Transcribe every entry word for word, but drop the pictures.
#### Extracted information ####
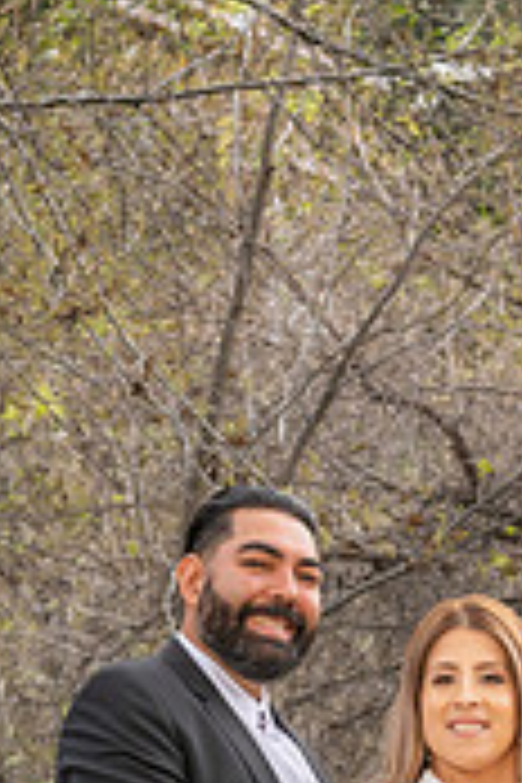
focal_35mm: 206
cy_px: 1079
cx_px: 388
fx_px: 4480
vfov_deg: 9.8
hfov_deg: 6.7
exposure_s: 1/125
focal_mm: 44
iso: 200
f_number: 5.6
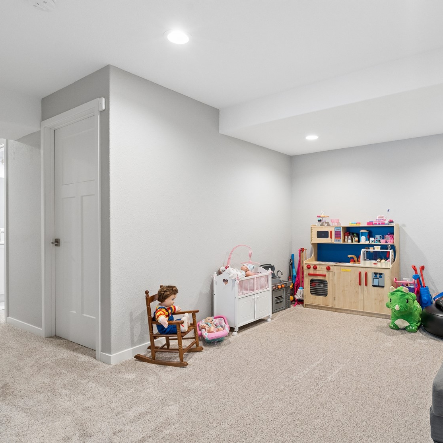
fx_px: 319
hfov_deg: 68.9
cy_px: 224
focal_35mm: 22
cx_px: 266
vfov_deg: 69.6
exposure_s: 1/30
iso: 1250
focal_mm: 17
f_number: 8
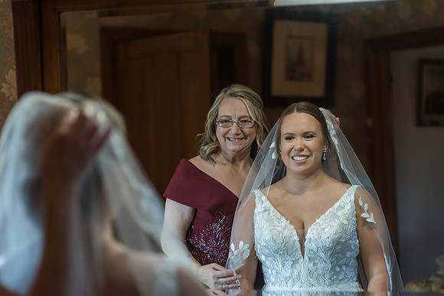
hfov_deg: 23.9
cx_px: 222
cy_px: 148
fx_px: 1049
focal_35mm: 85
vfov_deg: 16.1
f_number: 2.8
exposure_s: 1/320
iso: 800
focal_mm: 85
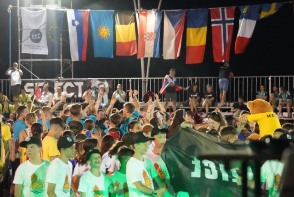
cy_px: 98
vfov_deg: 10.3
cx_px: 147
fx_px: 1095
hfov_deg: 15.3
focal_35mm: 134
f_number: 5
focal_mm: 134
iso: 32000
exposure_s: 1/640
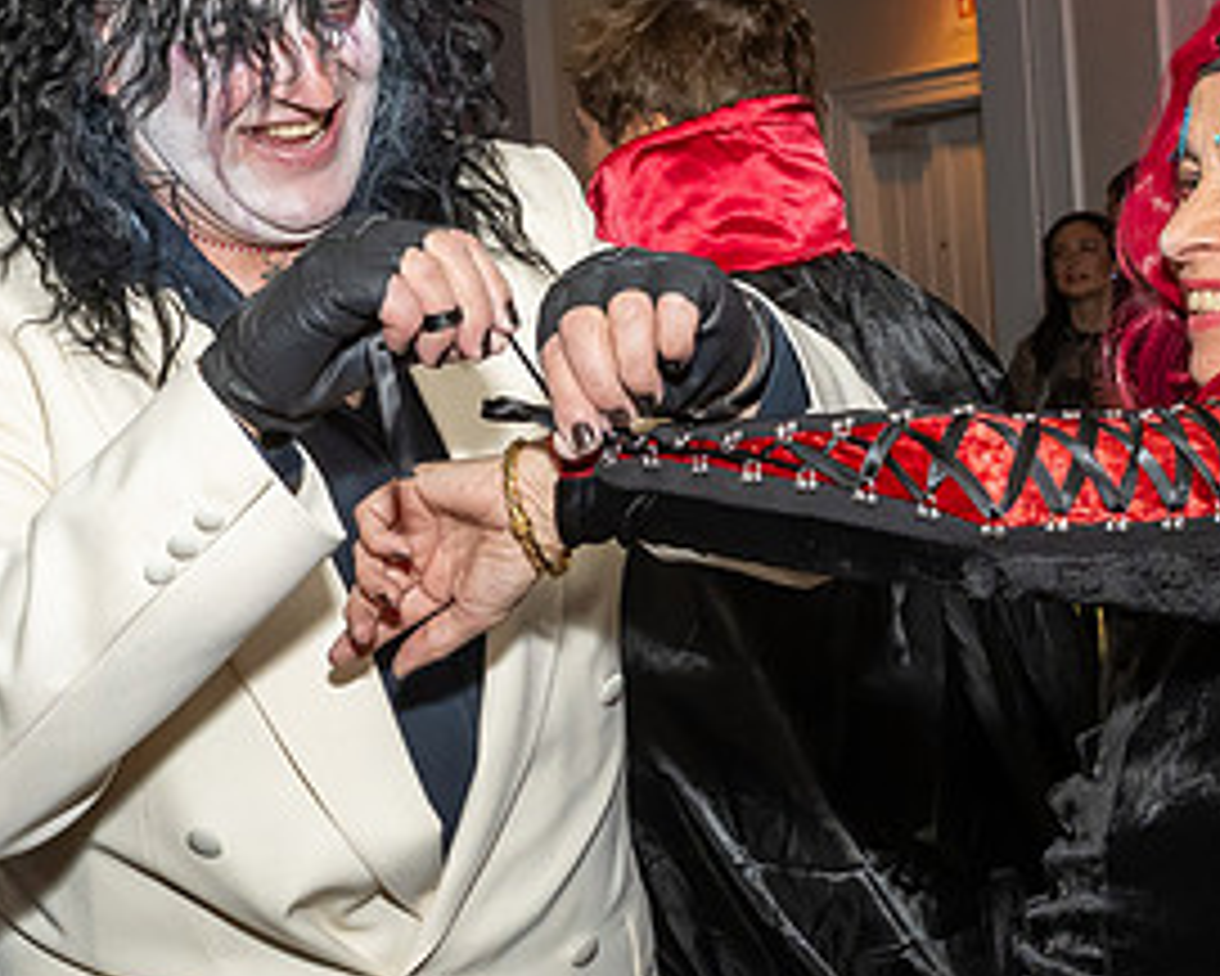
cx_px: 322
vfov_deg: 22.8
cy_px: 387
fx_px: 2420
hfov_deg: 27.9
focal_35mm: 67
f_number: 7.1
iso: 640
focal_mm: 17
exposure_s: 1/250
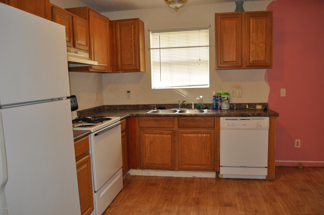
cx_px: 162
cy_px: 108
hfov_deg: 67.4
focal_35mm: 27
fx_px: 243
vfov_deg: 47.8
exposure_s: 1/125
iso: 560
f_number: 3.5
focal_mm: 18
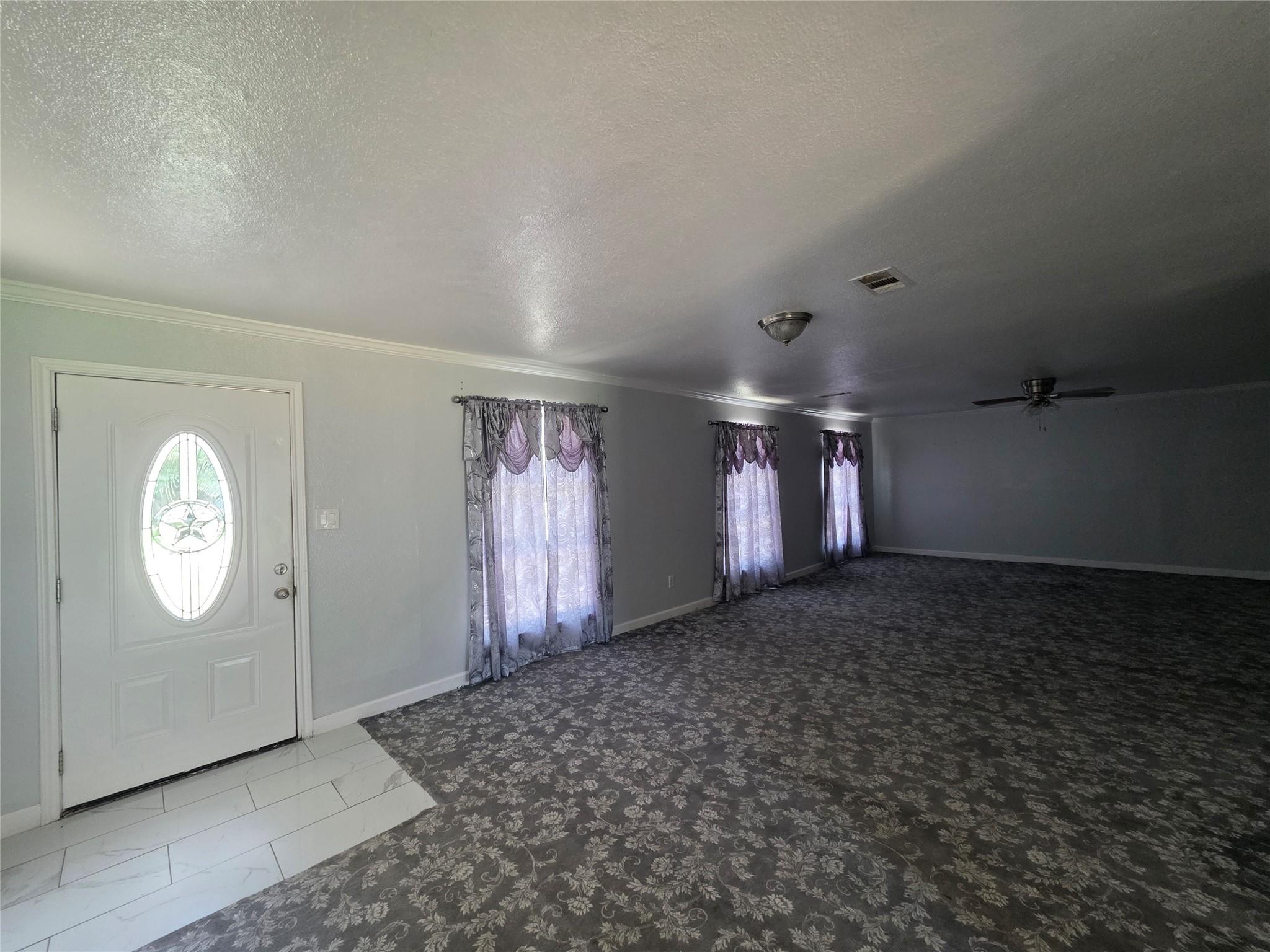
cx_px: 635
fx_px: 477
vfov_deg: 89.9
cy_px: 476
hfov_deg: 106.2
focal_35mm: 13
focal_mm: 2.2
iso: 250
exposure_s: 1/120
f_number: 1.9
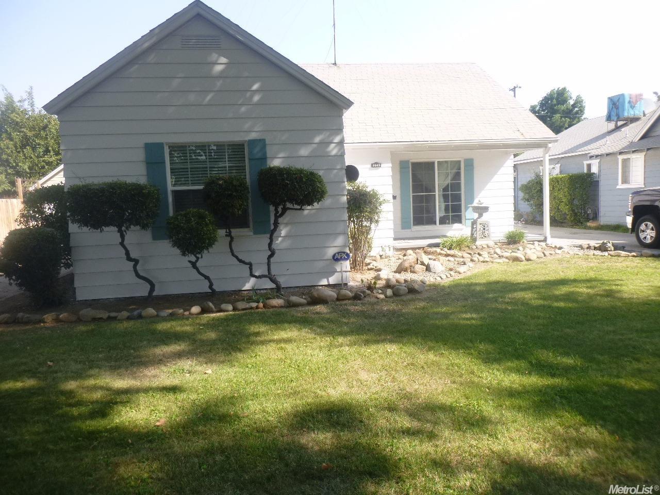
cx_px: 330
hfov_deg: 69.4
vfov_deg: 54.9
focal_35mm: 25
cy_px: 248
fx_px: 477
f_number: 3.9
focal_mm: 4.5
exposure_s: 1/160
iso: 100
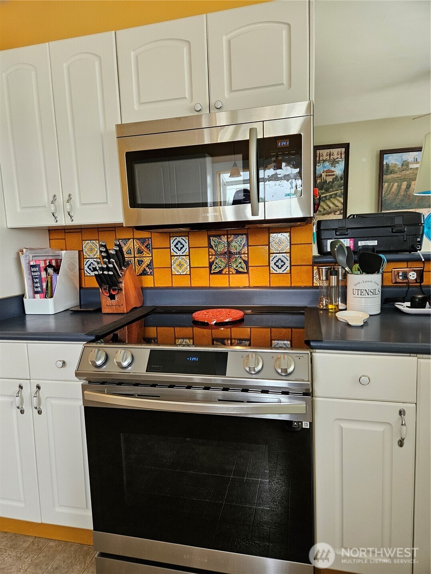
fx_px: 382
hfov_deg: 58.9
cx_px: 216
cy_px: 287
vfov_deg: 73.9
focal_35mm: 23
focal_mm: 5.4
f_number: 1.8
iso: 400
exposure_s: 1/120
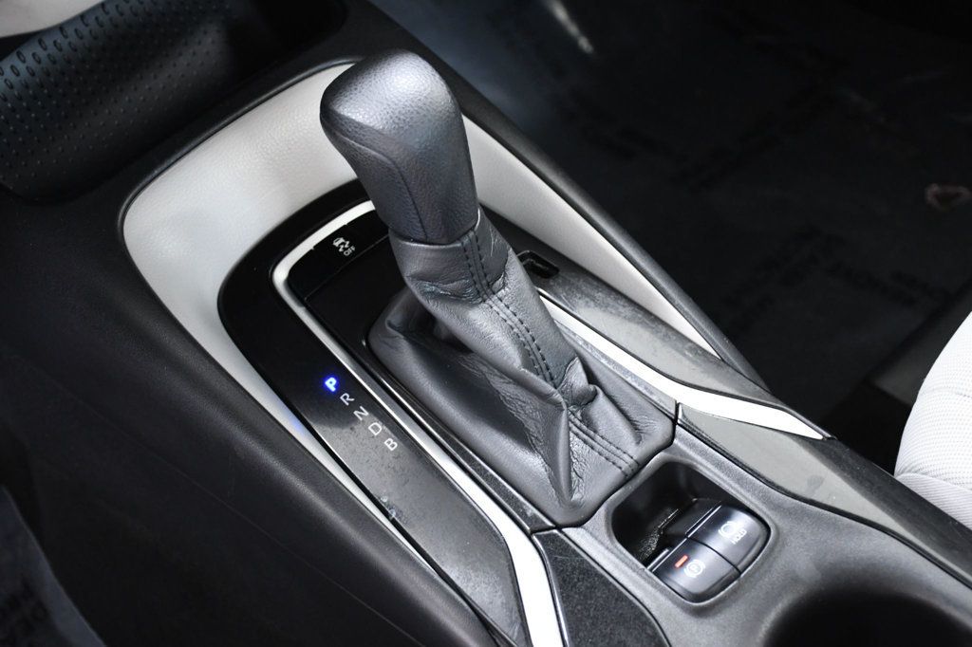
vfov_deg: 26.0
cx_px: 486
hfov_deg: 38.2
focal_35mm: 52
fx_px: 1403
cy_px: 324
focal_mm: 35
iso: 2500
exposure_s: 1/80
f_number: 4.2
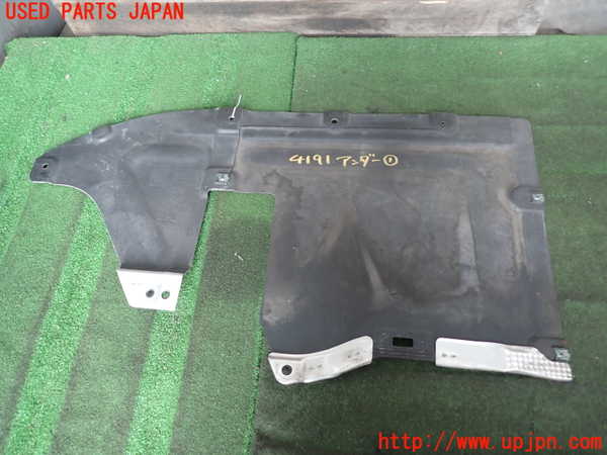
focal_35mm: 25
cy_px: 228
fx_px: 438
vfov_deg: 54.9
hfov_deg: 69.4
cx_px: 304
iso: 200
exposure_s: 1/60
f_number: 2
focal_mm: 4.5
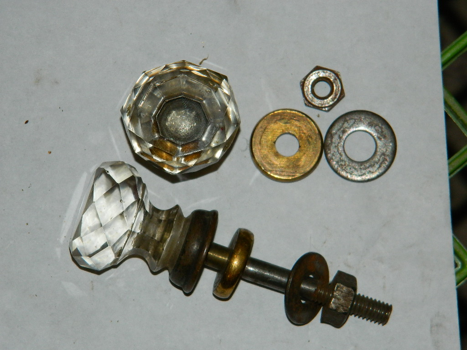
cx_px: 234
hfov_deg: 9.0
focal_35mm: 221
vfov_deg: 6.7
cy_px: 175
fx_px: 2981
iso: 200
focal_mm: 39.7
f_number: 5.4
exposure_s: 1/80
####
> [Exercise result]
focal_35mm: 206
cy_px: 1079
cx_px: 388
fx_px: 4480
vfov_deg: 9.8
hfov_deg: 6.7
exposure_s: 1/125
focal_mm: 44
iso: 200
f_number: 5.6
fx_px: 319
hfov_deg: 68.9
cy_px: 224
focal_35mm: 22
cx_px: 266
vfov_deg: 69.6
exposure_s: 1/30
iso: 1250
focal_mm: 17
f_number: 8
hfov_deg: 23.9
cx_px: 222
cy_px: 148
fx_px: 1049
focal_35mm: 85
vfov_deg: 16.1
f_number: 2.8
exposure_s: 1/320
iso: 800
focal_mm: 85
cy_px: 98
vfov_deg: 10.3
cx_px: 147
fx_px: 1095
hfov_deg: 15.3
focal_35mm: 134
f_number: 5
focal_mm: 134
iso: 32000
exposure_s: 1/640
cx_px: 322
vfov_deg: 22.8
cy_px: 387
fx_px: 2420
hfov_deg: 27.9
focal_35mm: 67
f_number: 7.1
iso: 640
focal_mm: 17
exposure_s: 1/250
cx_px: 162
cy_px: 108
hfov_deg: 67.4
focal_35mm: 27
fx_px: 243
vfov_deg: 47.8
exposure_s: 1/125
iso: 560
f_number: 3.5
focal_mm: 18
cx_px: 635
fx_px: 477
vfov_deg: 89.9
cy_px: 476
hfov_deg: 106.2
focal_35mm: 13
focal_mm: 2.2
iso: 250
exposure_s: 1/120
f_number: 1.9
cx_px: 330
hfov_deg: 69.4
vfov_deg: 54.9
focal_35mm: 25
cy_px: 248
fx_px: 477
f_number: 3.9
focal_mm: 4.5
exposure_s: 1/160
iso: 100
fx_px: 382
hfov_deg: 58.9
cx_px: 216
cy_px: 287
vfov_deg: 73.9
focal_35mm: 23
focal_mm: 5.4
f_number: 1.8
iso: 400
exposure_s: 1/120
vfov_deg: 26.0
cx_px: 486
hfov_deg: 38.2
focal_35mm: 52
fx_px: 1403
cy_px: 324
focal_mm: 35
iso: 2500
exposure_s: 1/80
f_number: 4.2
focal_35mm: 25
cy_px: 228
fx_px: 438
vfov_deg: 54.9
hfov_deg: 69.4
cx_px: 304
iso: 200
exposure_s: 1/60
f_number: 2
focal_mm: 4.5
cx_px: 234
hfov_deg: 9.0
focal_35mm: 221
vfov_deg: 6.7
cy_px: 175
fx_px: 2981
iso: 200
focal_mm: 39.7
f_number: 5.4
exposure_s: 1/80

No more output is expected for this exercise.